▶ _Things to do_:
**a.** Summarize the emergency medicine history post in two sentences.
**b.** Write out the emergency medicine history post word for word, from "Emergency Medicine is" down to "of our field.".
**c.** Extend the emergency medicine history post onward from its final sentence.

____ Source document

History of EM Series: Benson Munger
- Sep 24th, 2020
- Benson Munger
- categories:
Author: Benson Munger, PhD (founding Executive Director of the American Board of Emergency Medicine, https://www.linkedin.com/in/bensonmunger/) // Reviewed by: Alex Koyfman, MD (@EMHighAK) and Brit Long, MD (@long_brit)
Emergency Medicine is an amazing specialty, but how did it develop, and where do we go from here? This new series looks at these questions and more with write-ups from the masters of our field.
Why EM then?
Emergency Medicine was a classic example of a patient-driven specialty. At the end of the Vietnam War, there were few Emergency Departments as you currently think of them. As patients began to expect a higher level of care there developed a group of physicians who saw that need and began to work with hospitals to fill it. This was happening at a time when physicians were beginning to see the advantages of a group practice. In retrospect, the movement to the adoption of Emergency Departments as we currently know them was very rapid and particularly when hospitals understood its implications to address many of their administrative issues.

________
____ Source information

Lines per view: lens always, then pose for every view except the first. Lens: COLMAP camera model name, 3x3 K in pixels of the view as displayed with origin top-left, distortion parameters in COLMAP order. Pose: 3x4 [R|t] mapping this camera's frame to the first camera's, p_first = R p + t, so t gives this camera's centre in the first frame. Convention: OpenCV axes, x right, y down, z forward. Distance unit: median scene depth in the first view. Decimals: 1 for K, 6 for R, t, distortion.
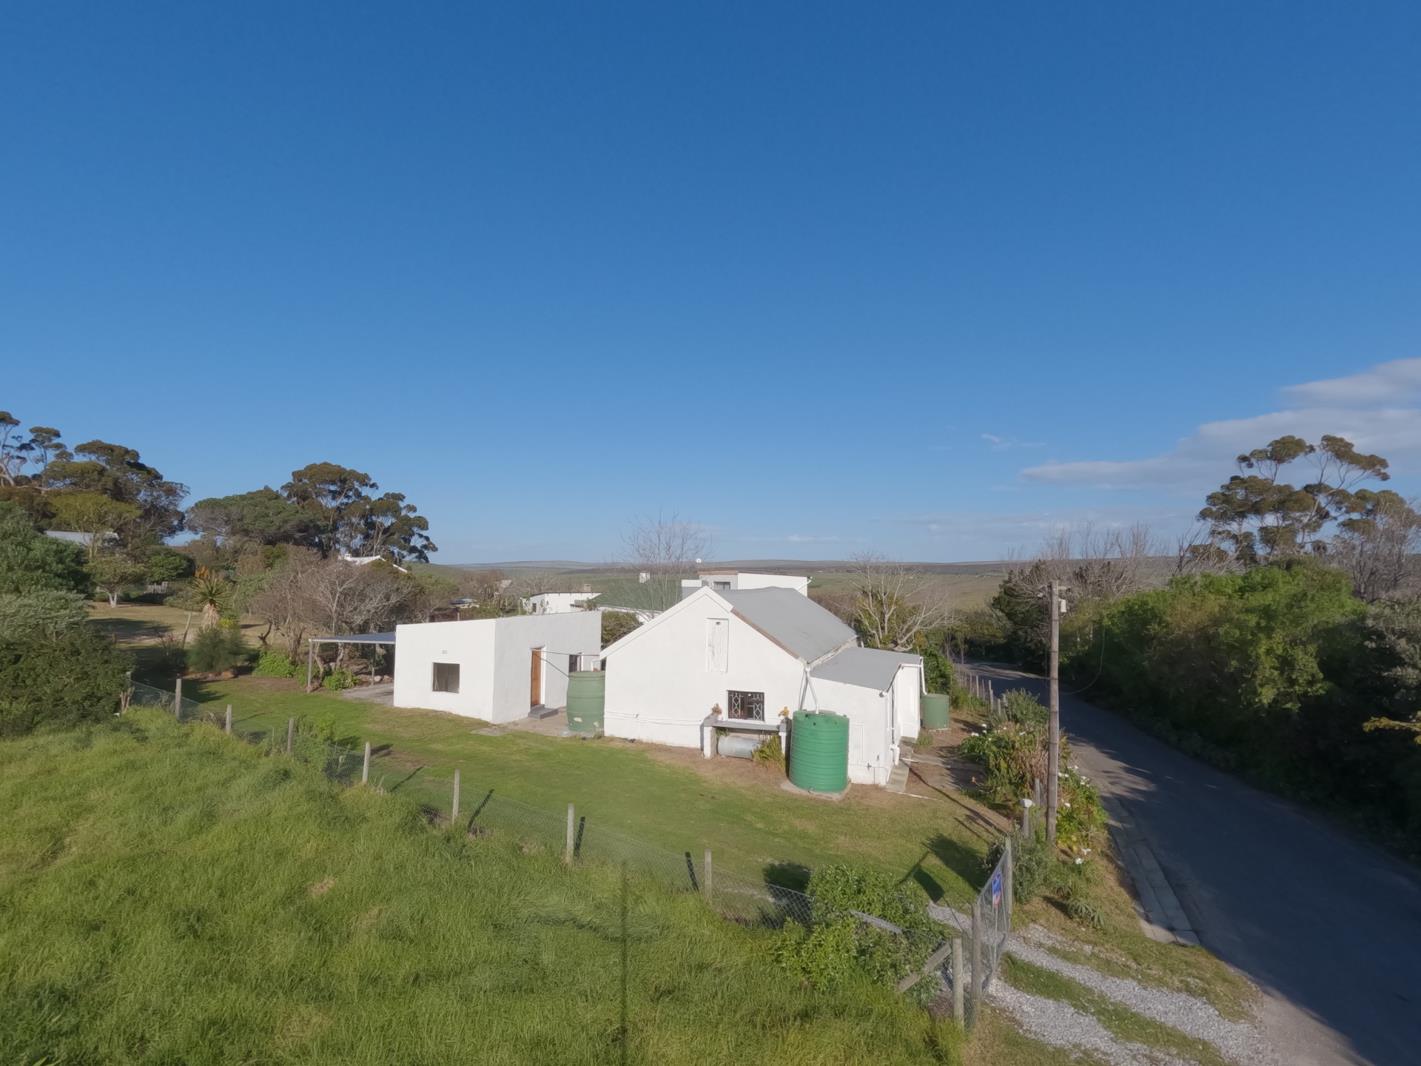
lens RADIAL K [[670.7, 0, 707.4], [0, 670.7, 531.3], [0, 0, 1]] dist [0.019436, -0.000720]
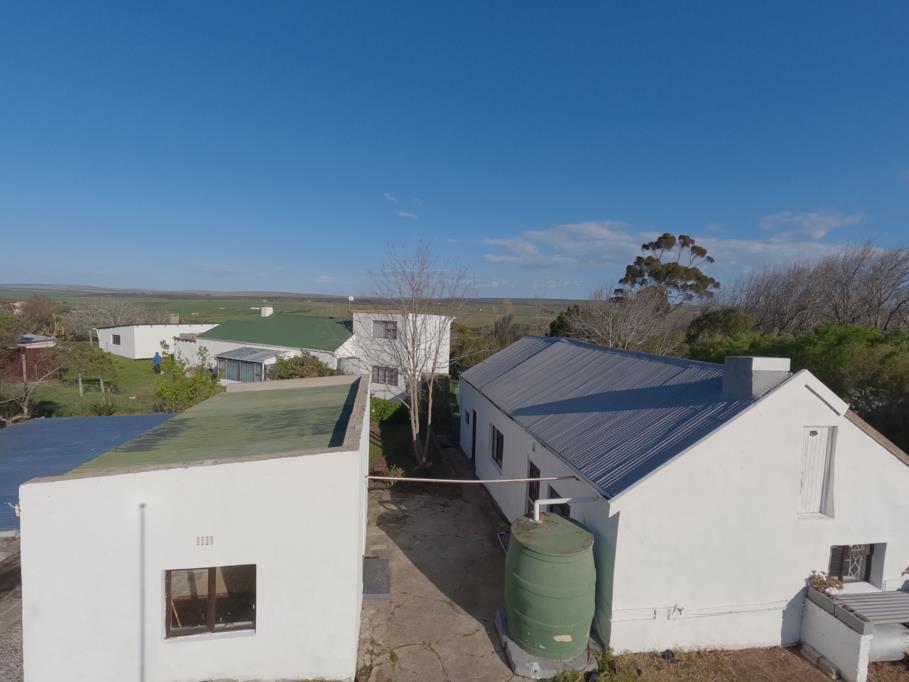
lens RADIAL K [[429.0, 0, 452.5], [0, 429.0, 339.9], [0, 0, 1]] dist [0.019436, -0.000720]
pose [[0.881226, -0.013358, 0.472507, -0.369386], [-0.056217, 0.989545, 0.132819, 0.021236], [-0.469341, -0.143606, 0.871261, 0.706919]]
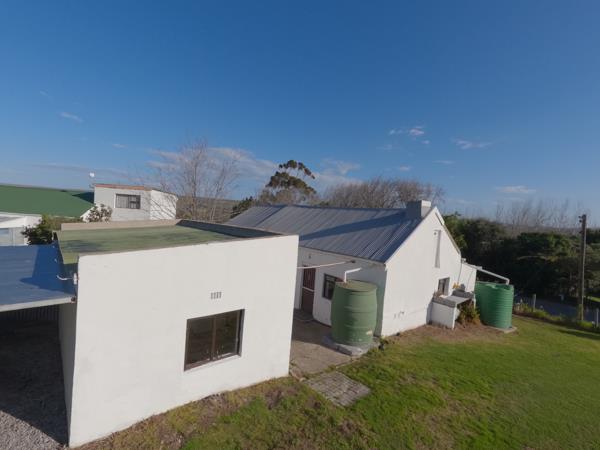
lens RADIAL K [[283.2, 0, 298.7], [0, 283.2, 224.3], [0, 0, 1]] dist [0.019436, -0.000720]
pose [[0.512508, -0.005112, 0.858667, -0.542951], [-0.122949, 0.989242, 0.079274, 0.090466], [-0.849834, -0.146201, 0.506366, 0.804358]]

________

▶ _Task answers_:
**a.** Emergency Medicine developed as a patient-driven specialty: at the end of the Vietnam War few Emergency Departments existed in their current form, and as patients came to expect a higher level of care, a group of physicians began working with hospitals to meet that need. This occurred as physicians were recognizing the advantages of group practice, and the adoption of Emergency Departments proceeded very rapidly, particularly once hospitals understood how it could address many of their administrative issues.

**b.**
Emergency Medicine is an amazing specialty, but how did it develop, and where do we go from here? This new series looks at these questions and more with write-ups from the masters of our field.

**c.**
Most interesting personal EM story and tidbit of EM history…
From the inception of ACEP’s identification of specialty status through the American Board of Medical Specialties (ABMS), the goal was a primary board, equivalent to the existing 22 primary boards such as Surgery, Pediatrics, etc. The College expended dues, raised voluntary contributions and organized their strategy toward that end. The first and overwhelmingly negative vote in ABMS was a complete rejection. Certification is at its core an academic process. It addresses the way physicians are trained in a specialty and defines the relationship among the primary specialties. In the late 1970s, the other 22 primary boards had control of the Emergency Departments in academic medical centers and they were unwilling to cede control of those spaces for training their residents.
At that vote, it was obvious to everyone that the current mindset had to change. The current Executive Director of ABMS, Glen Laymaster, called a meeting in Chicago of all primary boards with a stake in Emergency Medicine. At that meeting, there was a lot of discussion of the need for Emergency Medicine to reside within the other primary specialties. Clearly the other primary specialties saw Emergency Medicine as important but as subordinate. In historical context, it was critical that the ABMS has not yet conceived of the idea of a joint subspecialty that would reside in multiple primary specialties, something that exists today.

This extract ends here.